In questa seconda stagione il tema che fa da filo conduttore è il prezzo del potere. La vicenda è ambientata nei 15 giorni che anticipano le elezioni del nuovo sindaco di Roma, praticamente tre mesi dopo l’ultima puntata della prima serie.

La lotta fra criminalità organizzata, politici corrotti e Chiesa è ancora più intensa, con i protagonisti che sono sempre più affamati di potere. La prima stagione ruotava principalmente intorno al Vaticano e ai terreni di Ostia, mentre in questa si entra in competizione per il potere della città.

Non a caso già dai primi due episodi (presentati alla stampa mercoledì 20 febbraio alla Casa del Cinema di Roma) si nota che le scene sono state realizzate maggiormente nel centro della Città Eterna (tra Palazzo Madama e i Fori Imperiali, passando per il Colosseo, fino ad arrivare a Piazza di Pietra, Piazza Colonna, via della Conciliazione, Montecitorio e Piramide).

Senza dimenticare però la periferia, quindi il litorale romano, sulle spiagge e all’idroscalo di Ostia e a Fiumicino nell’area Vecchio Faro.

Anche i protagonisti sono cambiati, infatti sono più adulti e consapevoli di cosa vogliono davvero. Stavolta la posta in gioco è ancora più alta, così sono disposti a tutto per arrivarci. Tante le new entry femminili: le donne comandano, decidono, tramano.

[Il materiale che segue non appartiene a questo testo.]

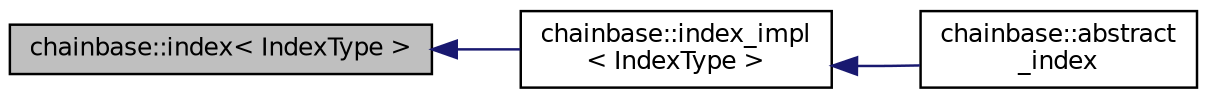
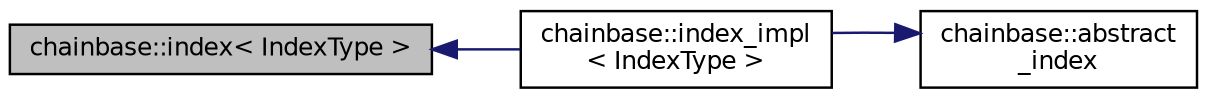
  digraph {
    rankdir=LR
    node [color=black fillcolor=white fontname=Helvetica fontsize=10 shape=record style=filled]
    edge [color=midnightblue dir=back fontname=Helvetica fontsize=10 labelfontname=Helvetica labelfontsize=10 style=solid]
    n1 [fillcolor=grey75 fontcolor=black height=0.2 label="chainbase::index\< IndexType \>" width=0.4]
    n2 [height=0.2 label="chainbase::index_impl\l\< IndexType \>" width=0.4]
    n3 [height=0.2 label="chainbase::abstract\l_index" width=0.4]
    n1 -> n2
-   n2 -> n3
+   n3 -> n2
  }
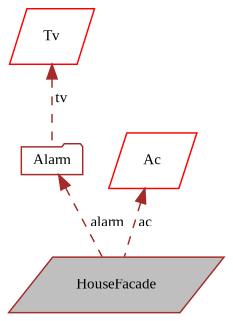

Nel cast anche la sorella di Aureliano, Livia Adami (Barbara Chichiarelli), Adelaide Anacleti (Paola Sotgiu) e Angelica (Carlotta Antonelli), rispettivamente la madre e la moglie di Spadino. Le new entry Nadia (Federica Sabatini), giovane figlia di un piccolo boss di Ostia che sarà complice di Aureliano, Cristiana (Cristina Pelliccia), poliziotta schietta e determinata che metterà i bastoni tra le ruote alla carriera di Lele, Adriano (Jacopo Venturiero), speaker radiofonico, nonché “figlioccio” di Samurai.

“Per me Suburra vuol dire tanto, tutto, non è solo la serie, ma anche il film – ha dichiarato Borghi ai giornalisti dopo la proiezione – Cattleya e Stefano Sollima sono stati i primi a credere in un ragazzo di 28 anni che provava a fare questo mestiere senza riuscirci. Quello è stato l’inizio, la mia grande opportunità. All’interno di questa cosa ci vedo un percorso che dura da anni. Questo è un mestiere complesso, soprattutto in Italia, perciò bisogna essere molto fortunati. Questa opportunità ce l’ho avuta e adesso mi trovo a vedere tante nuove entrate in questa serie, ciò vuol dire che c’è un ricambio. Ho iniziato a fare questo mestiere a 18 anni, nel 2006, perché lavoravano sempre gli stessi 10 attori. Ora ci sono più possibilità“.